## [Activity 1]
According to the Star Blazers text, how far must the crew of the Yamato travel to reach Iscandar?
## [Activity 2]
Pick up the Star Blazers text after its last sentence and keep writing.

(Beginning of Study text)

Star Blazers consists of three television seasons. Each is an English-language adaption of its Japanese Space Battleship Yamato counterpart. However, the Japanese saga entails more than just these three television seasons, and part of this missing portion of the saga occurs between Seasons 2 and 3.

Series overview

Episodes

Season 1 
Star Blazers Season 1 is a straightforward English language adaption of the first Japanese Space Battleship Yamato television season. The plot opens in 2199, with planet Earth facing extinction within one year due to radioactive pollution caused by "planet bombs", the weapon of a blue-skinned, humanoid alien race known as the Gamilons. A message arrives from Queen Starsha of planet Iscandar, providing Earth with plans to build a superluminal engine and the promise that, if Earthlings can reach Iscandar, enduring what obstacles the Gamilons might put in their way, the Queen will give them a machine—the Cosmo DNA—that can neutralize the deadly radioactivity and restore the Earth's ecosystem. The challenge borne by the crew of the Yamato is to travel 148,000 light years to Iscandar and back to Earth in one Earth year.

(End of Study text)
(Beginning of Extracted material)

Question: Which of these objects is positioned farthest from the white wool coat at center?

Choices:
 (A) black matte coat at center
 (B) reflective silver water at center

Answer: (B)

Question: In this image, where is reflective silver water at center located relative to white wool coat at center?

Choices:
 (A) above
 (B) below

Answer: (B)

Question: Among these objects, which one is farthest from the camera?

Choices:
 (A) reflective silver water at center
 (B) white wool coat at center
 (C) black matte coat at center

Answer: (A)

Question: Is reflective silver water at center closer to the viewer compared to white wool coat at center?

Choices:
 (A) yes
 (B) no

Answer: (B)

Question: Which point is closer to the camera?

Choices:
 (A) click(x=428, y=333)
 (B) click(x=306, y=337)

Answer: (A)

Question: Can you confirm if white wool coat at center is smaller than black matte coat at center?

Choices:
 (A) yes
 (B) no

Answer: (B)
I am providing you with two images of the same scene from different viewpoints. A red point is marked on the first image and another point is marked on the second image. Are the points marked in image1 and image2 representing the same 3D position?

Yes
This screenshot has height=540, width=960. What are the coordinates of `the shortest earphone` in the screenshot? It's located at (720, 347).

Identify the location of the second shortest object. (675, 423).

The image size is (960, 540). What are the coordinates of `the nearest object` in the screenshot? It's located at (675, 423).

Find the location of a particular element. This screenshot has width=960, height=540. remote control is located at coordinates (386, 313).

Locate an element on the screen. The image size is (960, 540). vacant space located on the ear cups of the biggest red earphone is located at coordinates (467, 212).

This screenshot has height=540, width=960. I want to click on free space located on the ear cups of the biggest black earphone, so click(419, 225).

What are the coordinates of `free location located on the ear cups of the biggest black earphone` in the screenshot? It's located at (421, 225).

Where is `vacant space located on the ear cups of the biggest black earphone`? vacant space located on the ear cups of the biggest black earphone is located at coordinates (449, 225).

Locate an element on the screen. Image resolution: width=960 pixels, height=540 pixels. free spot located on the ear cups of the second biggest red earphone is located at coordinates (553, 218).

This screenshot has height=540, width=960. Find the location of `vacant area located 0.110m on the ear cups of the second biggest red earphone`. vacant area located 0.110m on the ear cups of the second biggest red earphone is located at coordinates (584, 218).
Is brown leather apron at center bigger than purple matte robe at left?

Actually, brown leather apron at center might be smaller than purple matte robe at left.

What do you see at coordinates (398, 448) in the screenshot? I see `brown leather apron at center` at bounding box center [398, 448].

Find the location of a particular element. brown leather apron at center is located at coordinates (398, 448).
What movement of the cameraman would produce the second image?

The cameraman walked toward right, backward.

(End of Extracted material)

## [Expected output 1]
148,000 light years.

## [Expected output 2]
Season 2 
Like its predecessor, Star Blazers Season 2 is an adaption of the Japanese Space Battleship Yamato II television season. The plot opens in 2201, one year after the Star Force's successful mission to Iscandar. At peace and complacent, Earth receives a mysterious, extraterrestrial radio signal from Trelaina of planet Telezart which turns out to be desperate warning of a new enemy, the Comet Empire. The Empire is mostly peopled by a race of green-skinned humanoids led by the evil Prince Zordar and his daughter, Princess Invidia. Their center of operations is a huge, mechanized fortress designed to resemble a giant comet. Cloaked in an enormous plasma field, the fortress is capable of obliterating entire planets by means of head-on collision, and it is quickly approaching Earth. Unknown to Earth, the Star Force's old enemy, Desslok of Gamilon, has joined forces with the Comet Empire, and is plotting his revenge. The Earth Defence Council (EDC) dismisses Trelaina's radio transmission, and the Star Force members, now assigned to other posts, are the only ones who believe there is a danger, and face the prospect of committing mutiny in order to defend Earth.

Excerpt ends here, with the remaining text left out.